Olivier Le Cour Grandmaison à Politis-El Moudjahid : «Le massacre de civils le plus important commis en France après la Seconde Guerre mondiale»

Politologue français, auteur de nombreux ouvrages, Olivier Le Cour Grandmaison est considéré comme étant l’une des voix les plus critiques, en France, sur les questions liées à l’histoire coloniale, mais pas forcément l’une des plus écoutées.
Dans une interview accordée à Politis-El Moudjahid à paraître d’ici peu, il revient sur le traitement historique du passé colonial qui lie l’Algérie et la France et confirme que le général de Gaulle avait connaissance des répressions qui se préparaient, comme révélé du reste par des archives publiées en juin dernier par ‘‘Mediapart’’. «Ces documents montrent, effectivement, que très vite, les plus hautes autorités de l’Etat, le Premier ministre et le général de Gaulle notamment, ont été informés de plusieurs éléments d’une extrême gravité. Informé, le général de Gaulle a, semble-t-il, hésité sur la conduite à tenir avant de se rallier à la thèse officielle forgée par le gouvernement et Maurice Papon, puis de couvrir ce dernier et de le maintenir à son poste», soutient-il.
L’universitaire fait remarquer cependant qu’à présent, tous les protagonistes de ce massacre ont disparu et la justice «ne pourra donc jamais» être rendue aux victimes ou à leurs descendants et considère que la reconnaissance par le chef de l’Etat de ce massacre reste l’unique façon de rendre hommage aux victimes, martelant que jusqu’à présent, ni Hollande ni Macron n’ont reconnu ce massacre avant de détailler ce point. «Leurs déclarations, poursuit-il, demeurent très en-deçà de la réalité des faits et de leur qualification juridique. Relativement à l’actuel président de la République, ajoutons qu’il a de plus forgé une mauvaise fable tendant à faire croire que la responsabilité du massacre incombe au seul préfet Papon. Quiconque a travaillé sur cette période connaît le fonctionnement de la Cinquième République en situation de crise particulièrement grave et les rapports entre le gouvernement, le ministre de l’Intérieur et le préfet de police, et sait que les propos de Macron sont contraires à la vérité historique, politique et institutionnelle». Pour lui, les responsables politiques français sont «très mal placés» pour donner des leçons de rectitude historique, eux qui se refusent à reconnaître les crimes de guerre et les crimes contre l’humanité.

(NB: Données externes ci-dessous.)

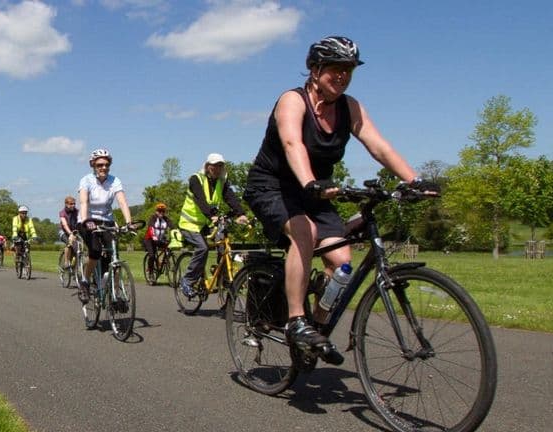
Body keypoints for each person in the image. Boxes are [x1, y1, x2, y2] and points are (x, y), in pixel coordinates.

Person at [242, 36, 438, 362]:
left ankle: (316, 331)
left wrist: (413, 181)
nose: (343, 76)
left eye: (349, 70)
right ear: (315, 69)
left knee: (342, 261)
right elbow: (293, 145)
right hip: (273, 186)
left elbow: (379, 146)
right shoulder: (293, 101)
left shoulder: (350, 107)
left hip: (314, 189)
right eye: (336, 68)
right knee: (305, 232)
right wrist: (309, 182)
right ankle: (296, 322)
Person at [178, 153, 248, 297]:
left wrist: (240, 213)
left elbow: (230, 197)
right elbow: (200, 200)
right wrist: (212, 216)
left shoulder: (222, 181)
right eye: (214, 165)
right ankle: (188, 280)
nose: (217, 168)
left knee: (224, 245)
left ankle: (223, 279)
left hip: (207, 222)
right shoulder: (196, 179)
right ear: (207, 166)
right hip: (189, 223)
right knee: (202, 248)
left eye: (220, 165)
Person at [77, 148, 133, 304]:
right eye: (100, 164)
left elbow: (122, 201)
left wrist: (129, 222)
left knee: (114, 255)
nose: (104, 167)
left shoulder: (114, 180)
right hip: (87, 219)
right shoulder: (86, 180)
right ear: (93, 165)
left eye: (107, 164)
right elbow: (84, 202)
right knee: (95, 250)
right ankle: (85, 282)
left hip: (106, 220)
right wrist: (87, 220)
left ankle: (115, 293)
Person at [143, 202, 173, 275]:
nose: (161, 213)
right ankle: (150, 273)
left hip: (159, 240)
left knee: (169, 247)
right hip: (149, 239)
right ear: (156, 211)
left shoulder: (166, 219)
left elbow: (172, 227)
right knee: (152, 255)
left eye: (163, 211)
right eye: (159, 211)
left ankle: (164, 263)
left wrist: (177, 233)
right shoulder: (153, 218)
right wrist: (154, 236)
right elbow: (151, 228)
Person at [58, 195, 79, 269]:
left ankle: (74, 269)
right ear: (66, 204)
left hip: (74, 232)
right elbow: (64, 224)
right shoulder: (62, 212)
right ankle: (66, 262)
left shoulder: (77, 212)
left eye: (74, 204)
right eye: (71, 204)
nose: (73, 205)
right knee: (69, 244)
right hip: (63, 232)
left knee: (78, 249)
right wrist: (70, 234)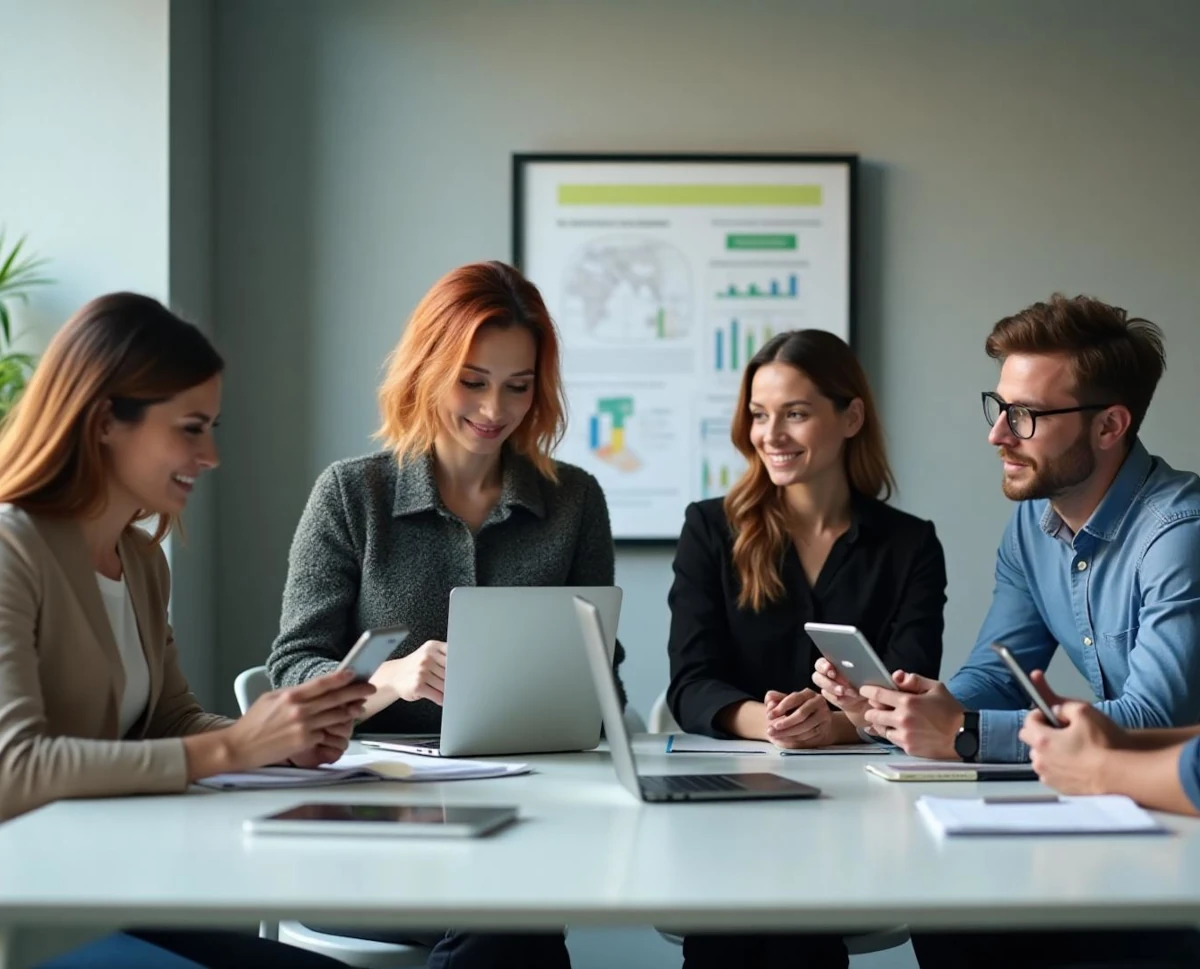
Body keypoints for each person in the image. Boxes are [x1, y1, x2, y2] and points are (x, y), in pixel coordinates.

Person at [267, 260, 623, 969]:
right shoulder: (351, 494)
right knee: (512, 924)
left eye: (519, 386)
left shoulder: (574, 500)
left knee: (510, 911)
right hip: (373, 814)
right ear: (429, 368)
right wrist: (391, 677)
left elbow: (600, 673)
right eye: (474, 381)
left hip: (528, 807)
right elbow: (289, 674)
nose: (496, 408)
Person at [0, 293, 370, 968]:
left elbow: (168, 720)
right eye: (191, 427)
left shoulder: (140, 561)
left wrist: (277, 741)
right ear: (108, 420)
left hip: (107, 893)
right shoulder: (10, 551)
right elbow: (13, 768)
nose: (211, 454)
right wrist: (231, 749)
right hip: (25, 915)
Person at [817, 296, 1200, 768]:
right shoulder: (1033, 522)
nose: (998, 434)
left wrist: (964, 733)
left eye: (1025, 415)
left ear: (1109, 426)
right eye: (999, 408)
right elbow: (996, 677)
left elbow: (1157, 720)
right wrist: (902, 713)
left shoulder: (1180, 536)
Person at [666, 329, 946, 969]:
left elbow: (910, 689)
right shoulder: (711, 529)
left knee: (802, 932)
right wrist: (775, 725)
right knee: (733, 929)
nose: (772, 435)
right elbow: (690, 683)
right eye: (760, 416)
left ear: (850, 416)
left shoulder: (909, 546)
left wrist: (840, 729)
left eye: (795, 413)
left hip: (854, 807)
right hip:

Au sujet de la création, annoncée par Abdelmadjid Tebboune et Emmanuel Macron, d’une commission conjointe d’historiens qui aura pour tâche d’étudier de manière «intelligente et courageuse» la période coloniale et la guerre d’Indépendance, Olivier Le Cour Grandmaison estime qu’il va de soi que les recherches doivent se poursuivre. «Cependant, nuance-t-il, nous en savons déjà beaucoup et suffisamment en tout cas pour être à même de qualifier ce qui a été perpétré pendant ces 132 ans de colonisation française. Macron, son conseiller en ces matières et leurs soutiens aiment à vanter la politique des ‘‘petits pas’’ mise en œuvre par le premier. Relativement à cette commission, il s’agit moins d’un pas en avant que d’un énième pas de côté permettant une fois de plus au chef de l’Etat de ne pas se prononcer sur le fond, c’est-à-dire de ne pas reconnaître les crimes coloniaux commis par la France».
A une question sur l’accès aux archives, le politologue regrette l’attitude de la France qui fait preuve, à ses yeux, et ce depuis longtemps, d’une duplicité persistante, alors même que de très nombreux historiens se sont mobilisés pour exiger que cette situation cesse. Et d’enchaîner : «On ne peut d’un côté se prononcer pour la vérité historique et de l’autre maintenir des dispositions et des pratiques particulièrement restrictives en matière d’accès à certaines archives».
Olivier Le Cour Grandmaison ne manquera pas, par ailleurs, de fustiger ce qu’il qualifie d’acte de censure inadmissible commis par le journal Le Monde lorsqu’il a retiré de son site une tribune traitant de la visite de Macron en Algérie. Pour lui, la formule incriminée et employée par Macron pour rendre compte des relations entre la France et l’Algérie était «très certainement à dessein, imprécise afin de donner des gages aux nostalgiques de l’Algérie française et aux adeptes des aspects prétendument positifs de la colonisation».